Syria: Mike and Roumieh Nedeff
In a supplemental letter addressed to then Secretary of State Robert Lansing and included with his original 1919 passport application, Nedeff stated “During the war my father was murdered by the Turks, and I desire to go to Syria to look after my mother, two sisters and a brother, and bring them to this country.” Such cooly delivered statements about heartbreaking events can repeatedly be found in supplemental material submitted with passport applications. The tone is almost always formal and factual, emotionally divorced from the harsh reality.
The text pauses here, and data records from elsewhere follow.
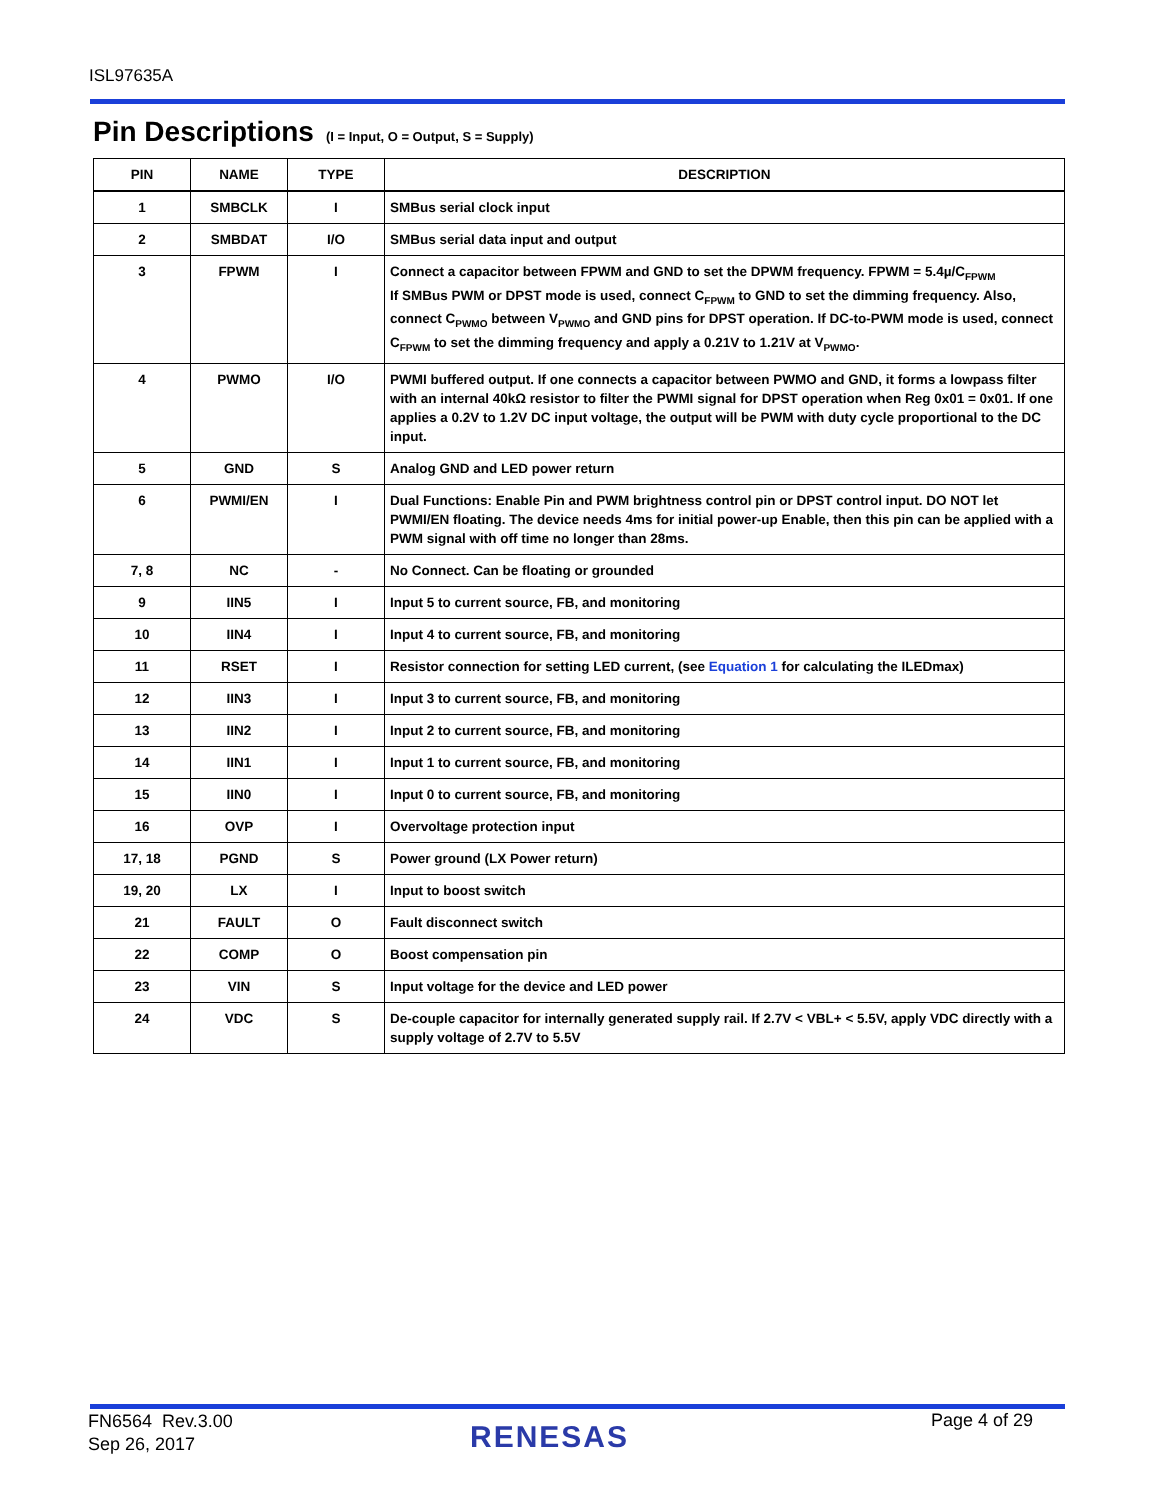ISL97635A
Pin Descriptions (I = Input, O = Output, S = Supply)
| PIN | NAME | TYPE | DESCRIPTION |
| --- | --- | --- | --- |
| 1 | SMBCLK | I | SMBus serial clock input |
| 2 | SMBDAT | I/O | SMBus serial data input and output |
| 3 | FPWM | I | Connect a capacitor between FPWM and GND to set the DPWM frequency. FPWM = 5.4µ/C<sub>FPWM</sub> If SMBus PWM or DPST mode is used, connect C<sub>FPWM</sub> to GND to set the dimming frequency. Also, connect C<sub>PWMO</sub> between V<sub>PWMO</sub> and GND pins for DPST operation. If DC-to-PWM mode is used, connect C<sub>FPWM</sub> to set the dimming frequency and apply a 0.21V to 1.21V at V<sub>PWMO</sub>. |
| 4 | PWMO | I/O | PWMI buffered output. If one connects a capacitor between PWMO and GND, it forms a lowpass filter with an internal 40kΩ resistor to filter the PWMI signal for DPST operation when Reg 0x01 = 0x01. If one applies a 0.2V to 1.2V DC input voltage, the output will be PWM with duty cycle proportional to the DC input. |
| 5 | GND | S | Analog GND and LED power return |
| 6 | PWMI/EN | I | Dual Functions: Enable Pin and PWM brightness control pin or DPST control input. DO NOT let PWMI/EN floating. The device needs 4ms for initial power-up Enable, then this pin can be applied with a PWM signal with off time no longer than 28ms. |
| 7, 8 | NC | - | No Connect. Can be floating or grounded |
| 9 | IIN5 | I | Input 5 to current source, FB, and monitoring |
| 10 | IIN4 | I | Input 4 to current source, FB, and monitoring |
| 11 | RSET | I | Resistor connection for setting LED current, (see Equation 1 for calculating the ILEDmax) |
| 12 | IIN3 | I | Input 3 to current source, FB, and monitoring |
| 13 | IIN2 | I | Input 2 to current source, FB, and monitoring |
| 14 | IIN1 | I | Input 1 to current source, FB, and monitoring |
| 15 | IIN0 | I | Input 0 to current source, FB, and monitoring |
| 16 | OVP | I | Overvoltage protection input |
| 17, 18 | PGND | S | Power ground (LX Power return) |
| 19, 20 | LX | I | Input to boost switch |
| 21 | FAULT | O | Fault disconnect switch |
| 22 | COMP | O | Boost compensation pin |
| 23 | VIN | S | Input voltage for the device and LED power |
| 24 | VDC | S | De-couple capacitor for internally generated supply rail. If 2.7V < VBL+ < 5.5V, apply VDC directly with a supply voltage of 2.7V to 5.5V |
FN6564 Rev.3.00
Sep 26, 2017
RENESAS Page 4 of 29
Perhaps it had to be.
And so just after returning to the U.S. from the war in Europe, Nedeff would travel back to Syria to locate family members displaced by Turkish aggressions during the volatile 1914-1918 period, a time when Ottoman Armenians, Assyrians, Pontian and Anatolian Greeks fell victim to increasing agitation and violence that culminated in displacement, deportation, ethnic cleansing and genocide.
For his passport application, Nedeff also provided a letter of support from West Virginia Representative Wells Goodykoontz, attesting to his good character and loyalty as a U.S. citizen. Nedeff’s application was approved and in late 1919 he made the journey back to his homeland, remaining in what had just become the Mandate for Syria and the Lebanon for some two years.
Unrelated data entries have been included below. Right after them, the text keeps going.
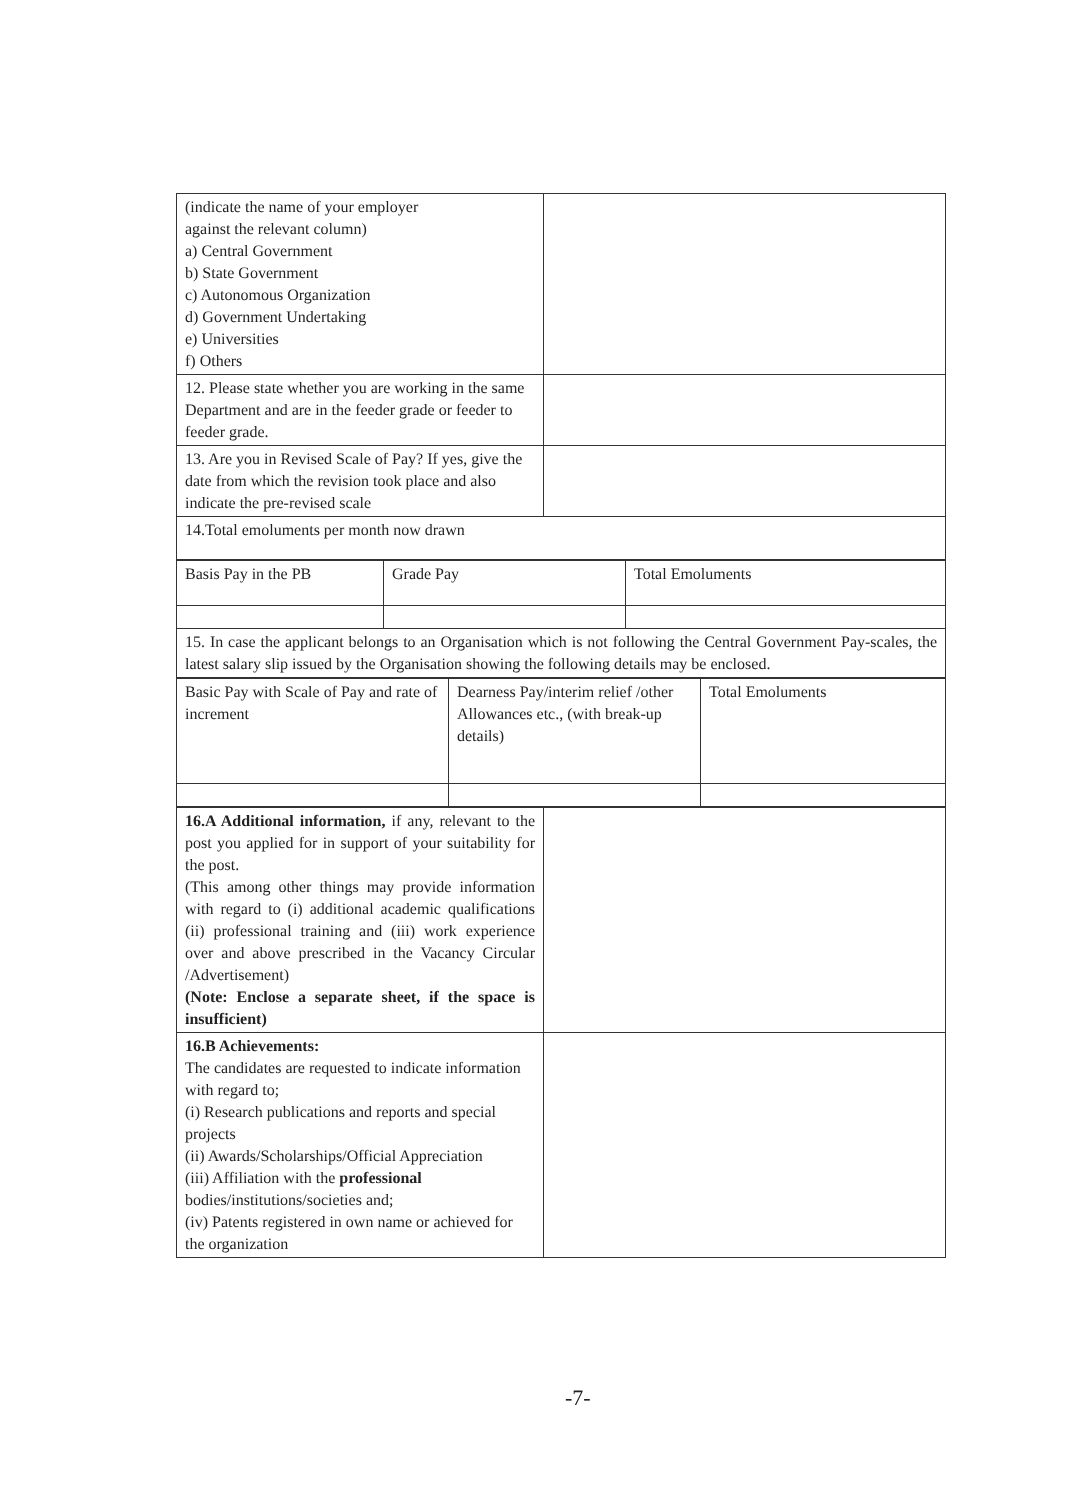| (indicate the name of your employer against the relevant column) a) Central Government b) State Government c) Autonomous Organization d) Government Undertaking e) Universities f) Others | |
| 12. Please state whether you are working in the same Department and are in the feeder grade or feeder to feeder grade. | |
| 13. Are you in Revised Scale of Pay? If yes, give the date from which the revision took place and also indicate the pre-revised scale | |
| 14.Total emoluments per month now drawn | |
| Basis Pay in the PB | Grade Pay | Total Emoluments |
| 15. In case the applicant belongs to an Organisation which is not following the Central Government Pay-scales, the latest salary slip issued by the Organisation showing the following details may be enclosed. | | |
| Basic Pay with Scale of Pay and rate of increment | Dearness Pay/interim relief /other Allowances etc., (with break-up details) | Total Emoluments |
| 16.A Additional information, if any, relevant to the post you applied for in support of your suitability for the post. (This among other things may provide information with regard to (i) additional academic qualifications (ii) professional training and (iii) work experience over and above prescribed in the Vacancy Circular /Advertisement) (Note: Enclose a separate sheet, if the space is insufficient) | |
| 16.B Achievements: The candidates are requested to indicate information with regard to; (i) Research publications and reports and special projects (ii) Awards/Scholarships/Official Appreciation (iii) Affiliation with the professional bodies/institutions/societies and; (iv) Patents registered in own name or achieved for the organization | |
-7-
In the somewhat sympathetic but still harsh note typed into Nedeff’s 1921 emergency passport application by a U.S. Consular agent in Damascus, Nedeff’s safety as a Syrian Greek Catholic and intention/loyalty as a U.S. citizen living abroad is called into question, resulting in a shortened passport validity period. Nevertheless, he returned to the U.S. in late 1921 along with his new wife, Roumieh Jarmoush, who had never been to the United States.
Mike and Roumieh would settle in Parkersburg, West Virginia, where they raised 13 children while running a retail grocery store for many years in Parkersburg’s downtown.
Sadly, it appears that the rest of Nedeff’s family was unable to leave Syria, or couldn’t be located during his 1919-1921 visit. However, after years of persistent effort, Mike was able to sponsor and bring his younger brother, Moussa (Moses), to the U.S. in 1937. Like Mike, Moses Nedeff (1899-1963) would become a successful small business owner, marry, and raise a large family in Parkersburg.
Mike died in 1951 and Roumieh in 1986; both are buried in Parkersburg, West Virginia.